On how to get ahead in the boardroom:

  • Angela Braly, CEO of WellPoint: The most important factor in determining whether you will succeed isn’t your gender, it’s you.  Be open to opportunity and take risks.  In fact, take the worst, the messiest, the most challenging assignment that you can find, and then take control.
  • Denise Morrison, CEO of Campbell Soup: I developed a strategic process for my career plan that set the final destination, developed the skill track, identified skills to build, took line positions to gain experience, and sought leadership and management training on the job, through special assignments, coaching, and networking.
  • Gracia Martore, CEO of Gannett: In order to lead an organization, you have to be incredibly comfortable in your own skin and the only way to do that is to be confident in who you are.
  • Maggie Wilderotter, CEO of Frontier Communications: For a lot of women, they think the myth is true, that if they just do a good job and work hard, they’ll get recognized.  That’s not the case.
  • Heather Bresch, CEO of Mylan: I had a very strong work ethic and was willing to do whatever it takes to get the job done.  There is simply no substitute for hard work when it comes to achieving success.

On the gender bias they faced and how to overcome it:

  • Maggie Wilderotter, CEO of Frontier Communications: Men selectively listen.  When that happened, I’d stop the conversation and say, ‘Do you realize I said that 10 minutes ago?’  Women have to take responsibility for the dynamic around them; you can’t just say ‘Woe is me.’
  • Heather Bresch, CEO of Mylan: My experiences with gender bias are probably the norm.  What I found was that expectations of women were simply lower, and this resulted in being overlooked for certain opportunities.  Now as a leader, I strive to create an environment different than the one I faced, an environment where good ideas come from anyone—young, old, men, women, assistant, executive—and the opportunities are open to everyone.
  • Ilene Gordon, CEO of Corn Products: The biggest myth that I’d like to set to rest is that women can’t have a family and a successful career.  The skills that make a good business leader—organization, drive, trust, delegation and compassion—also go a long way to balance the responsibilities of work and family life.
  • Angela Braly, CEO of WellPoint: The myth is that women and their families don’t have to make tradeoffs to have an ‘extreme career’; they absolutely do.  How you prioritize your life and career is your choice.  Once you make a decision, stick to it; don’t always second-guess yourself.

From Selena Rezvani’s book, Pushback: How Smart Women Ask—And Stand Up For What They Want

  • Barbara J. Krumsiek, President, CEO & Chair of Calvert Investments, Inc. I believe that women resist trial by error. That kind of avoidance of trying new things can be a career roadblock. You can’t always know 100 percent of the information about something before you do it; it’s okay to just know enough.I think it’s important for women to respect their résumés. I will try to weave into a conversation that I have math degrees or that I served on a national development team, for example. You might relate an anecdote that demonstrates your competence, without fully name-dropping. This is something we need to do skillfully; it’s not merely reciting our credentials and it’s not bragging either.
  • Deborah Simpson, CFO of The Boston Consulting Group: The best advice I ever heard was that when you’re too busy, always take on work that interests you. Somewhere, somehow, you’ll sort out how to get the rest done.

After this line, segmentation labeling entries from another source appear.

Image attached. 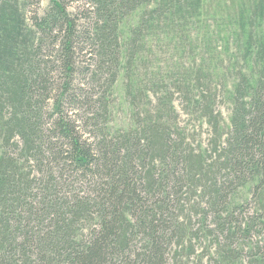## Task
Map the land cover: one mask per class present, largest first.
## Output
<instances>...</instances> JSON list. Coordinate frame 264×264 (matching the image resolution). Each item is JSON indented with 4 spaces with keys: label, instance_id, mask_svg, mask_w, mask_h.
<instances>
[{
    "label": "trees",
    "instance_id": "trees-1",
    "mask_svg": "<svg viewBox=\"0 0 264 264\" xmlns=\"http://www.w3.org/2000/svg\"><path fill=\"white\" fill-rule=\"evenodd\" d=\"M71 1L0 0V264H264V0Z\"/></svg>",
    "mask_w": 264,
    "mask_h": 264
},
{
    "label": "rangeland",
    "instance_id": "rangeland-1",
    "mask_svg": "<svg viewBox=\"0 0 264 264\" xmlns=\"http://www.w3.org/2000/svg\"><path fill=\"white\" fill-rule=\"evenodd\" d=\"M48 1L49 0H40L39 5L37 6L39 12H41L43 10V8H45V6L47 5ZM79 4H80V1L79 0H73V1H71L70 2V5H69L70 10H74V8H76V6L79 5ZM117 89L120 92V89L121 88L118 87ZM222 109L225 112L224 108H222ZM115 115H117L115 117V120H116V122L119 123L121 121L122 117H123L122 110L119 109V107L116 108ZM204 264H207L206 261H204Z\"/></svg>",
    "mask_w": 264,
    "mask_h": 264
}]
</instances>
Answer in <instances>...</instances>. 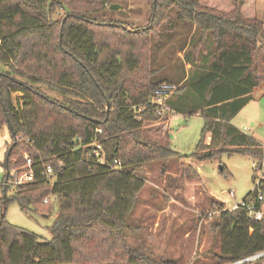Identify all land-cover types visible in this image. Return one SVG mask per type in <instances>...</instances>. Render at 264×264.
<instances>
[{
    "label": "trees",
    "instance_id": "obj_1",
    "mask_svg": "<svg viewBox=\"0 0 264 264\" xmlns=\"http://www.w3.org/2000/svg\"><path fill=\"white\" fill-rule=\"evenodd\" d=\"M114 1L66 0L58 21L52 13L60 0H0V127L7 126L11 139L7 166L17 174L28 168L22 155L26 150L33 173L32 181L19 184L7 183L8 174L1 185L6 195L0 197V264L73 263L75 242L91 241L95 227L107 230L110 249L121 244L115 255L126 261L104 264H176L150 260L126 246L125 233L119 231L127 228L145 185L137 170L152 162L164 165L173 156L204 160L221 153L247 155L261 166L264 146L231 122L264 81V21L256 15L255 0H151L147 23L139 28L89 15L110 11L125 17L122 8L109 10ZM174 33L176 44L185 48L182 63L195 71L183 83L153 77L160 68L152 66L153 48ZM145 50L149 62L143 65ZM164 82L174 87L161 110L150 99ZM43 85L57 91L58 98ZM13 92L20 94L16 101ZM175 112L204 119L201 138L189 155L170 146L167 131L163 140L144 135L145 121ZM94 140L103 145L109 162L119 160V167L95 161L90 152ZM48 164L55 170L50 178L42 173ZM180 167L186 181L193 178L190 165ZM49 195L55 203L49 239L6 219L9 201L28 215H45L38 207ZM242 199L262 206L264 178ZM214 228L216 264L264 251V216H248L241 206L222 207ZM263 260L264 255L240 264Z\"/></svg>",
    "mask_w": 264,
    "mask_h": 264
},
{
    "label": "rangeland",
    "instance_id": "obj_2",
    "mask_svg": "<svg viewBox=\"0 0 264 264\" xmlns=\"http://www.w3.org/2000/svg\"><path fill=\"white\" fill-rule=\"evenodd\" d=\"M218 1L221 2V0L213 2L218 4ZM63 2L67 5L66 0H60L52 13L58 21L62 19L65 11L62 8ZM114 2L122 5L125 17L116 13L111 14L112 12L108 10L109 13L103 11L89 15L99 19H121L128 27L139 28L146 25L151 10V0H115ZM255 10L257 17L264 21V0H255ZM166 35L169 38V34ZM176 38L174 33L166 42L161 41L163 44H159L158 48L154 46L155 42L152 43V48L154 46L152 53L155 56L152 66H160L153 76H156L155 79L183 83L194 74L195 71L189 63H182L185 48L180 49L179 44H176ZM145 52L141 59L143 65L149 62V58L145 59L149 53L147 50L143 51ZM263 54L264 52L260 55ZM41 88L49 96L58 98L57 91L44 85ZM17 95H20L19 92L12 93L14 101L17 100ZM252 95L259 99L257 101L260 103L259 107L254 109L252 104H249L236 117L240 119L247 113L252 115L249 120L245 117L241 118V122L247 127L246 133L254 135L264 146V81L259 83ZM255 102L254 99L253 103ZM165 117L161 116L156 121H145L144 135L163 140V134L167 131L168 141L174 150L181 154H191L201 138L203 117L198 113L183 115L176 112L166 114ZM208 136L209 132H205L203 141L207 142ZM10 142L7 126L3 124L0 127V197L3 195L1 185L5 175L3 163ZM22 155L25 159L28 152L23 150ZM256 163V160L247 155L221 153L204 160L173 156L164 165L161 162H152L141 166L137 173L146 179L145 185L135 198L133 209L126 221L127 228L119 229L125 233L126 246L136 247L150 260L156 262L173 260L176 264H216L218 260L215 255L218 252L219 241L214 222L219 208H230L233 204L240 203L241 199L254 188L257 180L264 178V156L260 168L254 166ZM181 164L192 167L194 170L192 179L186 181L184 176H181ZM11 173L12 170L9 171L10 175ZM253 175H255L254 181ZM11 180L9 179L7 183ZM230 189L234 191L233 196L228 195ZM9 192L8 190L7 193ZM47 201L46 204L41 203V207H38V211L45 215H28L15 201H9L6 205V219L34 231L41 239L47 240L50 238L48 227L55 216L53 197L49 195ZM261 207L264 209V203ZM46 212L49 215H46ZM91 233L89 236L91 241L75 242V259L70 264H104L111 260H116L117 263L126 262L124 258L115 255L121 244L118 245L119 248H109V241L104 239L107 230L95 227ZM253 264H264V260Z\"/></svg>",
    "mask_w": 264,
    "mask_h": 264
},
{
    "label": "built area",
    "instance_id": "obj_3",
    "mask_svg": "<svg viewBox=\"0 0 264 264\" xmlns=\"http://www.w3.org/2000/svg\"><path fill=\"white\" fill-rule=\"evenodd\" d=\"M173 85L171 83H161L154 91H153V95L151 96V101L157 104V108L163 110L165 105H164V98L172 91L173 89ZM158 113H161L160 110L158 111ZM100 130V129H98ZM92 145V149L90 150L93 158L95 159L96 162L103 164L108 162L109 164L111 163L113 166H117L119 167V160H117L116 158H113L111 162H109L106 159V154H105V150L103 148V145L98 142L97 140L92 141L91 143ZM30 158L26 155L25 156V165L26 168L25 170H23L20 173H16L15 170H12L11 173V181L9 183L11 184H19V183H24V182H29L33 180V173L32 170L30 169ZM58 165L61 164V162L59 161L57 163ZM55 170L53 169V167L51 165H46L44 167V170L42 171V173L44 174V176L46 178H50L51 176H53ZM259 182V180H257L256 184ZM228 195L229 196H233L234 195V191L233 190H229L228 191ZM257 201L260 202L263 199V195L260 192V190L257 191ZM44 201H47V197L44 198ZM238 206L244 207L247 211L248 216H251L255 219H260L264 216V209L261 206H257L254 202H247L243 199H241V202L238 204H233L229 209H234L237 208ZM264 255V251L261 252H257L253 255H251V259H254L256 257L262 256ZM250 259V260H251Z\"/></svg>",
    "mask_w": 264,
    "mask_h": 264
},
{
    "label": "crops",
    "instance_id": "obj_4",
    "mask_svg": "<svg viewBox=\"0 0 264 264\" xmlns=\"http://www.w3.org/2000/svg\"><path fill=\"white\" fill-rule=\"evenodd\" d=\"M254 99L256 100V102L257 101H259V99H256V98H254L253 97V95H252V98L240 109V111L231 119V122L235 125V126H237L239 129H241L242 131H244V132H246V130H247V127H245L243 124H242V120H241V118H243V117H245V118H247L248 120L249 119H251L252 118V115H250L249 113H247L246 115H243V117H241L240 119H237V117L236 116H238V114H240V112L242 111V110H245V108H247V106H249V104H252V108H254V109H257L258 107H259V105H260V103H253V101H254ZM166 128V127H165ZM254 136V135H253ZM208 140H209V136H208ZM3 183H4V181H3Z\"/></svg>",
    "mask_w": 264,
    "mask_h": 264
},
{
    "label": "water",
    "instance_id": "obj_5",
    "mask_svg": "<svg viewBox=\"0 0 264 264\" xmlns=\"http://www.w3.org/2000/svg\"><path fill=\"white\" fill-rule=\"evenodd\" d=\"M108 8L111 9V10H120L122 8V5L120 3H118V2H112V3H110L108 5ZM106 107L108 108V102H106ZM8 156H9L8 153H6V155H5V181H4V183H6L7 178H8V174H9V169H8V166H7ZM5 195H6V189L4 188L2 196L5 197ZM250 257H246V258L240 259L238 261H235V262H232V263H229V264H240L242 262L250 260L251 259Z\"/></svg>",
    "mask_w": 264,
    "mask_h": 264
}]
</instances>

There are many career rewards for taking on meaty, tough assignments with complex problem-solving components; plus it’ll be more enjoyable for you…don’t sell yourself short; you’re no different than anyone else who wants engaging work, so have a nose for searching it out!
  • Irene Chang Britt, CSO of Campbell Soup Company: Not that I would have listened, but I wish I’d known that it was okay to make mistakes earlier in my career. I went on to make some real doozies but I wish that rather than being embarrassed, which I was, I appreciated it was all part of learning and developing on the job.